- _WHAT YOU WILL DO_
Leaving out the images, please output every entry exactly as it appears.

- _AVAILABLE DATA_
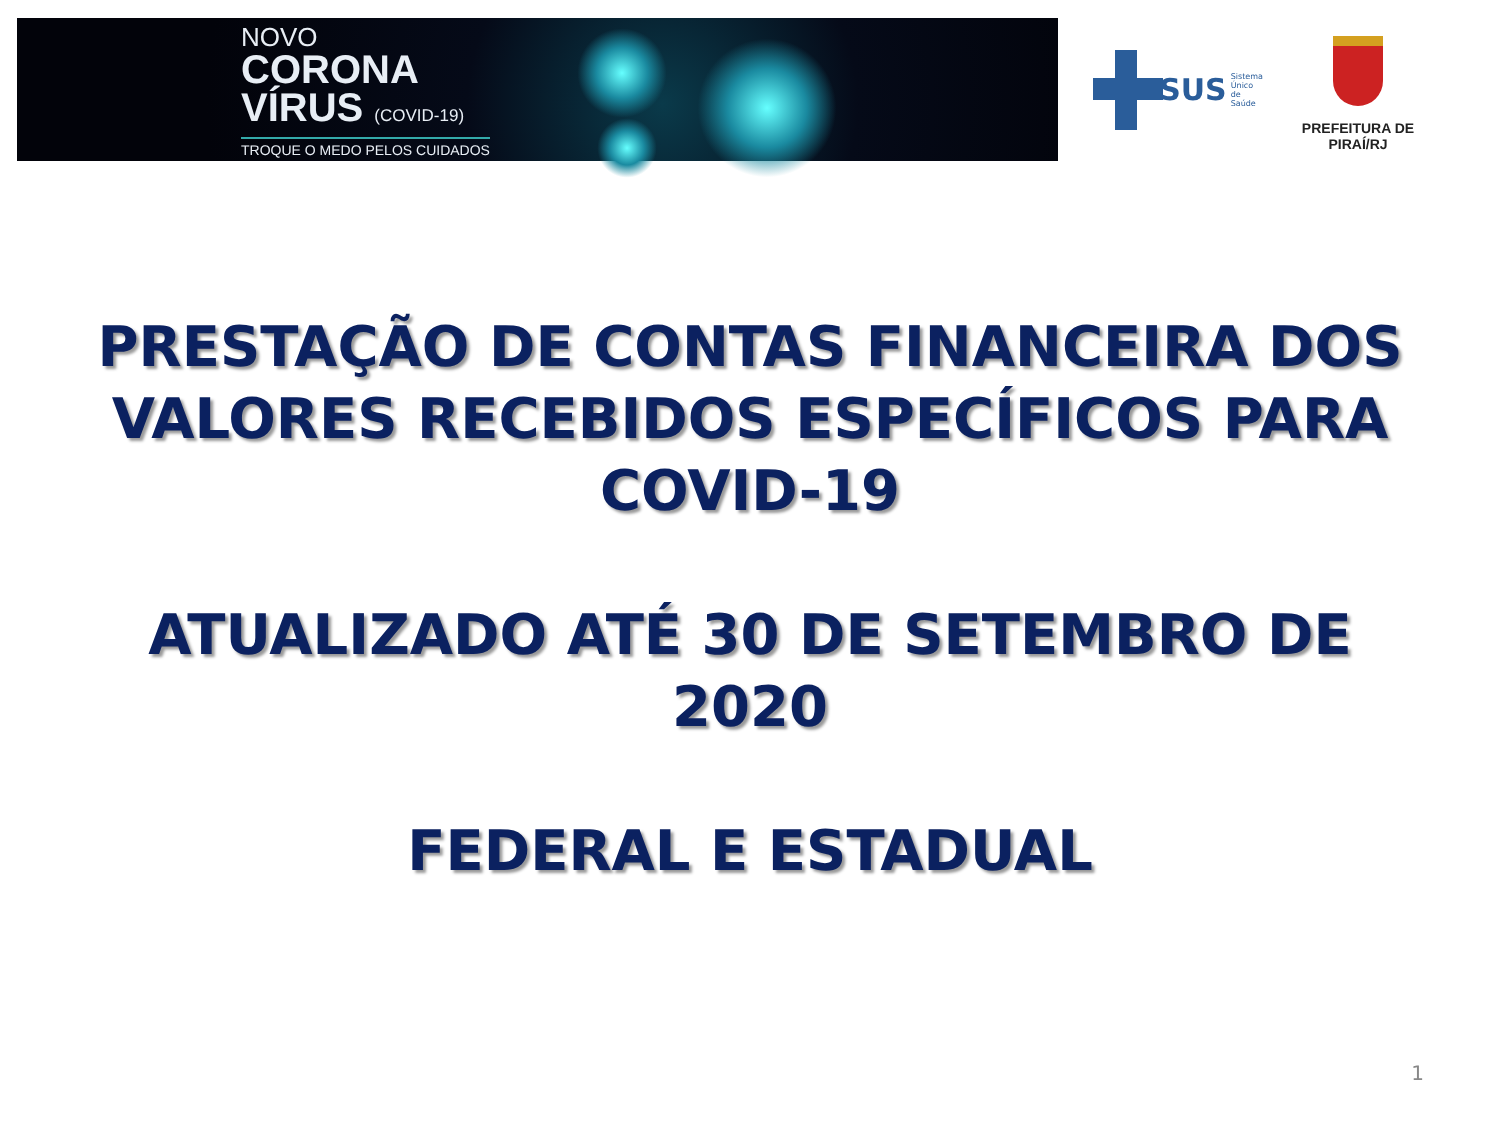NOVO
CORONA
VÍRUS (COVID-19)
TROQUE O MEDO PELOS CUIDADOS
SUS Sistema
Único
de Saúde
PREFEITURA DE PIRAÍ/RJ
PRESTAÇÃO DE CONTAS FINANCEIRA DOS VALORES RECEBIDOS ESPECÍFICOS PARA COVID-19
ATUALIZADO ATÉ 30 DE SETEMBRO DE
2020
FEDERAL E ESTADUAL
1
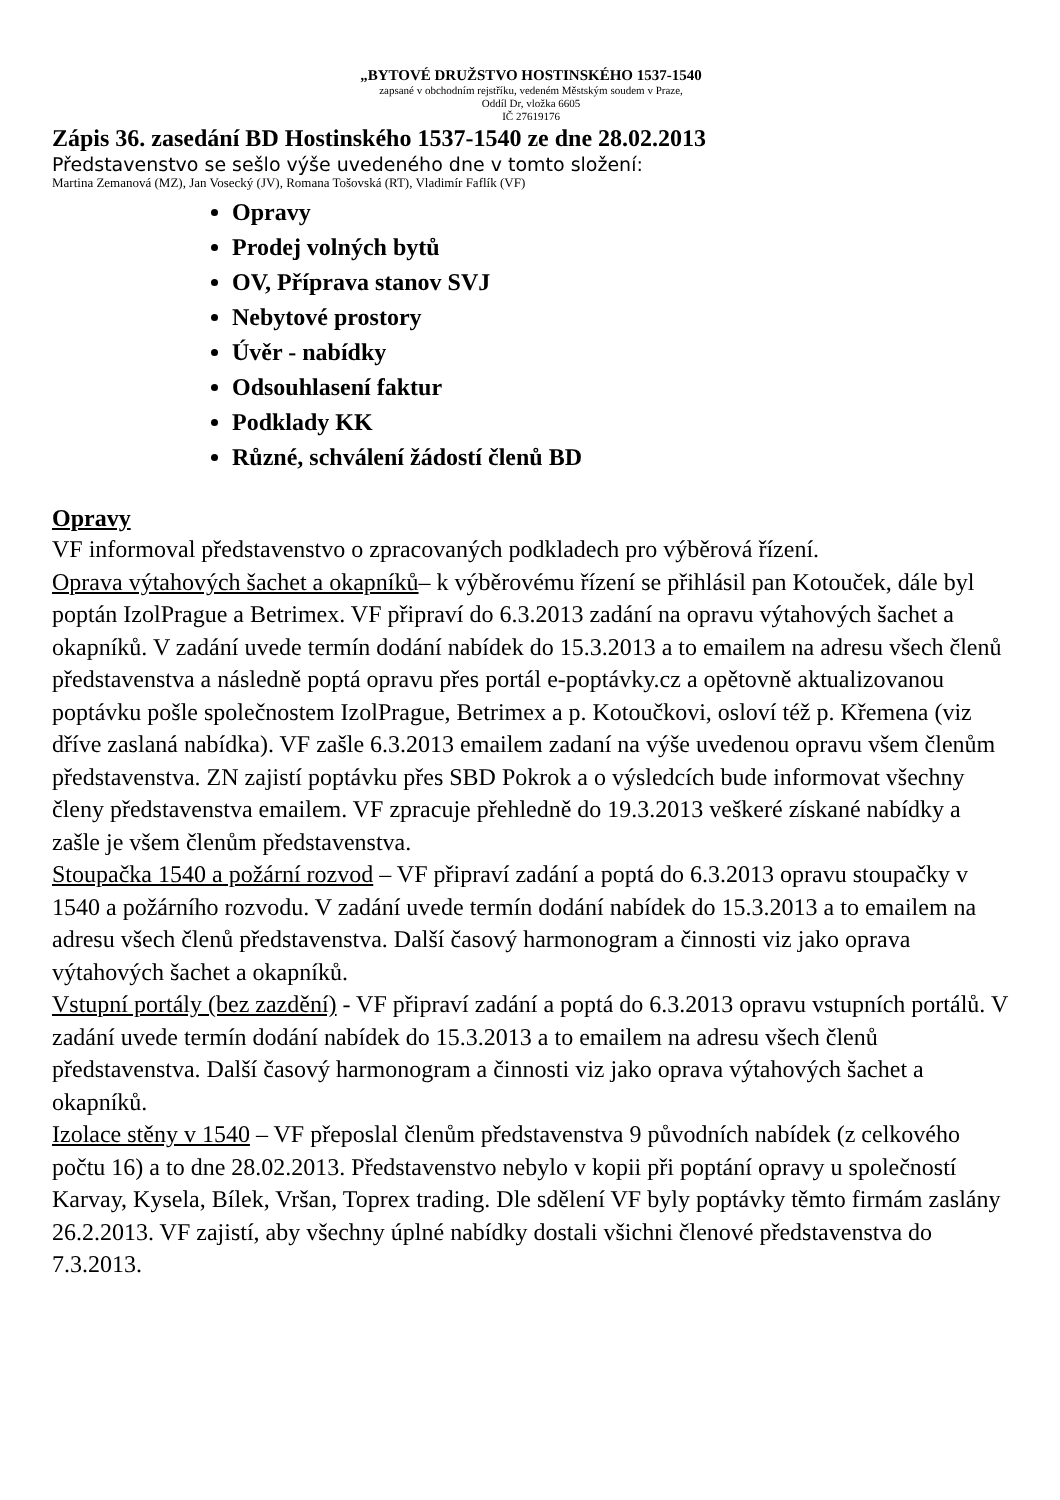„BYTOVÉ DRUŽSTVO HOSTINSKÉHO 1537-1540
zapsané v obchodním rejstříku, vedeném Městským soudem v Praze,
Oddíl Dr, vložka 6605
IČ 27619176
Zápis 36. zasedání BD Hostinského 1537-1540 ze dne 28.02.2013
Představenstvo se sešlo výše uvedeného dne v tomto složení:
Martina Zemanová (MZ), Jan Vosecký (JV), Romana Tošovská (RT), Vladimír Faflík (VF)
Opravy
Prodej volných bytů
OV, Příprava stanov SVJ
Nebytové prostory
Úvěr - nabídky
Odsouhlasení faktur
Podklady KK
Různé, schválení žádostí členů BD
Opravy
VF informoval představenstvo o zpracovaných podkladech pro výběrová řízení.
Oprava výtahových šachet a okapníků– k výběrovému řízení se přihlásil pan Kotouček, dále byl poptán IzolPrague a Betrimex. VF připraví do 6.3.2013 zadání na opravu výtahových šachet a okapníků. V zadání uvede termín dodání nabídek do 15.3.2013 a to emailem na adresu všech členů představenstva a následně poptá opravu přes portál e-poptávky.cz a opětovně aktualizovanou poptávku pošle společnostem IzolPrague, Betrimex a p. Kotoučkovi, osloví též p. Křemena (viz dříve zaslaná nabídka). VF zašle 6.3.2013 emailem zadaní na výše uvedenou opravu všem členům představenstva. ZN zajistí poptávku přes SBD Pokrok a o výsledcích bude informovat všechny členy představenstva emailem. VF zpracuje přehledně do 19.3.2013 veškeré získané nabídky a zašle je všem členům představenstva.
Stoupačka 1540 a požární rozvod – VF připraví zadání a poptá do 6.3.2013 opravu stoupačky v 1540 a požárního rozvodu. V zadání uvede termín dodání nabídek do 15.3.2013 a to emailem na adresu všech členů představenstva. Další časový harmonogram a činnosti viz jako oprava výtahových šachet a okapníků.
Vstupní portály (bez zazdění) - VF připraví zadání a poptá do 6.3.2013 opravu vstupních portálů. V zadání uvede termín dodání nabídek do 15.3.2013 a to emailem na adresu všech členů představenstva. Další časový harmonogram a činnosti viz jako oprava výtahových šachet a okapníků.
Izolace stěny v 1540 – VF přeposlal členům představenstva 9 původních nabídek (z celkového počtu 16) a to dne 28.02.2013. Představenstvo nebylo v kopii při poptání opravy u společností Karvay, Kysela, Bílek, Vršan, Toprex trading. Dle sdělení VF byly poptávky těmto firmám zaslány 26.2.2013. VF zajistí, aby všechny úplné nabídky dostali všichni členové představenstva do 7.3.2013.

- _COMPLETED EXERCISE_
NOVO
CORONA
VÍRUS (COVID-19)
TROQUE O MEDO PELOS CUIDADOS
SUS Sistema
Único
de Saúde
PREFEITURA DE PIRAÍ/RJ
PRESTAÇÃO DE CONTAS FINANCEIRA DOS VALORES RECEBIDOS ESPECÍFICOS PARA COVID-19
ATUALIZADO ATÉ 30 DE SETEMBRO DE
2020
FEDERAL E ESTADUAL
1
„BYTOVÉ DRUŽSTVO HOSTINSKÉHO 1537-1540
zapsané v obchodním rejstříku, vedeném Městským soudem v Praze,
Oddíl Dr, vložka 6605
IČ 27619176
Zápis 36. zasedání BD Hostinského 1537-1540 ze dne 28.02.2013
Představenstvo se sešlo výše uvedeného dne v tomto složení:
Martina Zemanová (MZ), Jan Vosecký (JV), Romana Tošovská (RT), Vladimír Faflík (VF)
Opravy
Prodej volných bytů
OV, Příprava stanov SVJ
Nebytové prostory
Úvěr - nabídky
Odsouhlasení faktur
Podklady KK
Různé, schválení žádostí členů BD
Opravy
VF informoval představenstvo o zpracovaných podkladech pro výběrová řízení.
Oprava výtahových šachet a okapníků– k výběrovému řízení se přihlásil pan Kotouček, dále byl poptán IzolPrague a Betrimex. VF připraví do 6.3.2013 zadání na opravu výtahových šachet a okapníků. V zadání uvede termín dodání nabídek do 15.3.2013 a to emailem na adresu všech členů představenstva a následně poptá opravu přes portál e-poptávky.cz a opětovně aktualizovanou poptávku pošle společnostem IzolPrague, Betrimex a p. Kotoučkovi, osloví též p. Křemena (viz dříve zaslaná nabídka). VF zašle 6.3.2013 emailem zadaní na výše uvedenou opravu všem členům představenstva. ZN zajistí poptávku přes SBD Pokrok a o výsledcích bude informovat všechny členy představenstva emailem. VF zpracuje přehledně do 19.3.2013 veškeré získané nabídky a zašle je všem členům představenstva.
Stoupačka 1540 a požární rozvod – VF připraví zadání a poptá do 6.3.2013 opravu stoupačky v 1540 a požárního rozvodu. V zadání uvede termín dodání nabídek do 15.3.2013 a to emailem na adresu všech členů představenstva. Další časový harmonogram a činnosti viz jako oprava výtahových šachet a okapníků.
Vstupní portály (bez zazdění) - VF připraví zadání a poptá do 6.3.2013 opravu vstupních portálů. V zadání uvede termín dodání nabídek do 15.3.2013 a to emailem na adresu všech členů představenstva. Další časový harmonogram a činnosti viz jako oprava výtahových šachet a okapníků.
Izolace stěny v 1540 – VF přeposlal členům představenstva 9 původních nabídek (z celkového počtu 16) a to dne 28.02.2013. Představenstvo nebylo v kopii při poptání opravy u společností Karvay, Kysela, Bílek, Vršan, Toprex trading. Dle sdělení VF byly poptávky těmto firmám zaslány 26.2.2013. VF zajistí, aby všechny úplné nabídky dostali všichni členové představenstva do 7.3.2013.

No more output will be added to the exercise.